When you authenticate via POST /api/auth/login, the returned AccessToken encodes your organization context. The Nymble Commerce API reads these claims on every request, so you don’t need to pass organization context explicitly in most endpoints. Key claims carried in the token:
ClaimTypeDescription
OrganizationIdstringThe unique ID of your Nymble Commerce organization. Used to scope all data access — products, customers, orders, and more.
CustomerNumberstringThe customer account number associated with the authenticated user. Scopes cart and order operations to that customer.
PriceTierstringThe pricing tier assigned to the customer (e.g., Wholesale, Retail). Applied automatically when listing products and calculating order totals.
CurrencyCodestringThe currency for this session (e.g., USD, CAD). Used to format prices consistently across catalog and order responses.
These claims are populated when your API credentials are provisioned and enriched at login time.

Authorization roles

Every Nymble Commerce user or integration is assigned a role that determines which API endpoints and resources are accessible. Roles are configured during account provisioning.
RoleAccess level
AdminFull access to all organization resources: customers, products, orders, invoices, payments, settings, and analytics. Required for bulk operations, customer management, and organization configuration.
CustomerAccess to their own account, the product catalog, their carts, and their order and invoice history. Cannot access other customers’ data.
SalesRepAccess to the accounts and orders assigned to that rep. Can place and manage orders on behalf of assigned customers. Cannot access accounts outside their assignment.
Roles are set when your account is provisioned. To add, change, or remove roles for a user or integration credential, contact Nymble Commerce support.

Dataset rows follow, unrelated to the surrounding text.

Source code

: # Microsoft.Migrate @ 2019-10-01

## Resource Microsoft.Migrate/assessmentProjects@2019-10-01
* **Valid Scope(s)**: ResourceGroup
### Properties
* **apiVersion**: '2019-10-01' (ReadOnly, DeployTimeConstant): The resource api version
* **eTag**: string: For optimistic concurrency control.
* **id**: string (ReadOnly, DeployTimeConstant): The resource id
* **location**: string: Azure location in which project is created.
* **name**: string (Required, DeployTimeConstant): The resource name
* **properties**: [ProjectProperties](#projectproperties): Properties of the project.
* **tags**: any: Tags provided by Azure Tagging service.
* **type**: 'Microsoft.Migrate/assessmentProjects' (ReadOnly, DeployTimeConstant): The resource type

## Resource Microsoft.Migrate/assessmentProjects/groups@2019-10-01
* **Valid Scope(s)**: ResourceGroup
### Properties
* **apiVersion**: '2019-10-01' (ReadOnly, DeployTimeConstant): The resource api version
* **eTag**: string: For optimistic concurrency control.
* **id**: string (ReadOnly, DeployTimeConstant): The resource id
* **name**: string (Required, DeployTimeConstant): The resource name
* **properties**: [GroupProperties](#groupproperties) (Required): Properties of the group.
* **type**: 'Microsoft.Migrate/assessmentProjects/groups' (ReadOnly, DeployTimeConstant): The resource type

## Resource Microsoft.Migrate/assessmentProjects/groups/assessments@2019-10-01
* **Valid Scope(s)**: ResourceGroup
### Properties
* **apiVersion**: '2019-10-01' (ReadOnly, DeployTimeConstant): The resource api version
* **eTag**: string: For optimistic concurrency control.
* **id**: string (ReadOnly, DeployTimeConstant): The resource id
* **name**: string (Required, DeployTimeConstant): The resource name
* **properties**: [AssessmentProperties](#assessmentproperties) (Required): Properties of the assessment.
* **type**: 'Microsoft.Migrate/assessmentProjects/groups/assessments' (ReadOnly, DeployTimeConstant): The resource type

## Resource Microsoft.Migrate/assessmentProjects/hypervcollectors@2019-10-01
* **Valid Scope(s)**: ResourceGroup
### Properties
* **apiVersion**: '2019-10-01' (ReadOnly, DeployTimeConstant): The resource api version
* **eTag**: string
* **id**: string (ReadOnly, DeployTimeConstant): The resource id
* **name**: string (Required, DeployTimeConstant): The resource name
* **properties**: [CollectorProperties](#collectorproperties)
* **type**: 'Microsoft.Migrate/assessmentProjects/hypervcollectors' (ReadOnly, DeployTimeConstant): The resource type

Common authentication errors

HTTP StatusErrorCause and resolution
401 UnauthorizedMissing or invalid credentialYour request is missing the x-api-key header, the token is malformed, or the token has expired. Re-authenticate to get a new token and retry.
403 ForbiddenInsufficient role or permissionsYour token is valid but your role doesn’t have access to the requested resource. Check that your role (Admin, Customer, SalesRep) is appropriate for the endpoint you’re calling.
429 Too Many RequestsRate limit exceededYou’ve exceeded 10 login requests per minute on /api/auth/login. Implement token caching to avoid repeated logins. Back off and retry after 60 seconds.

Security best practices

Never expose your ClientSecret in client-side code. Your ClientSecret is equivalent to a password. Keep it server-side only — in environment variables or a secrets manager — and never commit it to source control or embed it in mobile apps or browser JavaScript.
Use API keys for server-to-server integrations. For backend services, cron jobs, and ERP integrations, use a pre-issued API key via the x-api-key header rather than the credential login flow. API keys have no expiry to manage and avoid the overhead of token exchange.
Cache login tokens until near expiry. A token is valid for ExpiresIn seconds (typically 86,400 seconds / 24 hours). Store it in memory or a short-lived cache and reuse it across requests. Refresh it only when it’s within a few minutes of expiry. This keeps you well within the login rate limit and reduces latency.
Rotate credentials immediately if compromised. If you suspect your ClientSecret or API key has been exposed, contact Nymble Commerce support to rotate your credentials. Previously issued tokens will be invalidated when credentials are rotated.